#### Task objective
Your answer should consist of all lines in the listing that hold the word "candidates".

[Data to examine]

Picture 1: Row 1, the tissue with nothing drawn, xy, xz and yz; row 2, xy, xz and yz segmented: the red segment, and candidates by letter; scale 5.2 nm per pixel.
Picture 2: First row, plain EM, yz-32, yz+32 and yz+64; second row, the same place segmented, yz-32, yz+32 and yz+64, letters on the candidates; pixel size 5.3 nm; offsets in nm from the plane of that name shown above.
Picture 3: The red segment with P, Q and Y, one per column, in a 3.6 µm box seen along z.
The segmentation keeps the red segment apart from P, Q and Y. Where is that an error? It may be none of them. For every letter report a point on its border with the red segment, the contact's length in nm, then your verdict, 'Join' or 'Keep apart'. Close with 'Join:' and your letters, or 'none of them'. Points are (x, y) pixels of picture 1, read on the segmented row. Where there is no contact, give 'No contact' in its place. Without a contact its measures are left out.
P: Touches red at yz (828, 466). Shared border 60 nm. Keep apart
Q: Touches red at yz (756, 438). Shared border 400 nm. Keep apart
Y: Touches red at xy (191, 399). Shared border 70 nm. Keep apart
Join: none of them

[/Data to examine]

#### Completed task
Picture 1: Row 1, the tissue with nothing drawn, xy, xz and yz; row 2, xy, xz and yz segmented: the red segment, and candidates by letter; scale 5.2 nm per pixel.
Picture 2: First row, plain EM, yz-32, yz+32 and yz+64; second row, the same place segmented, yz-32, yz+32 and yz+64, letters on the candidates; pixel size 5.3 nm; offsets in nm from the plane of that name shown above.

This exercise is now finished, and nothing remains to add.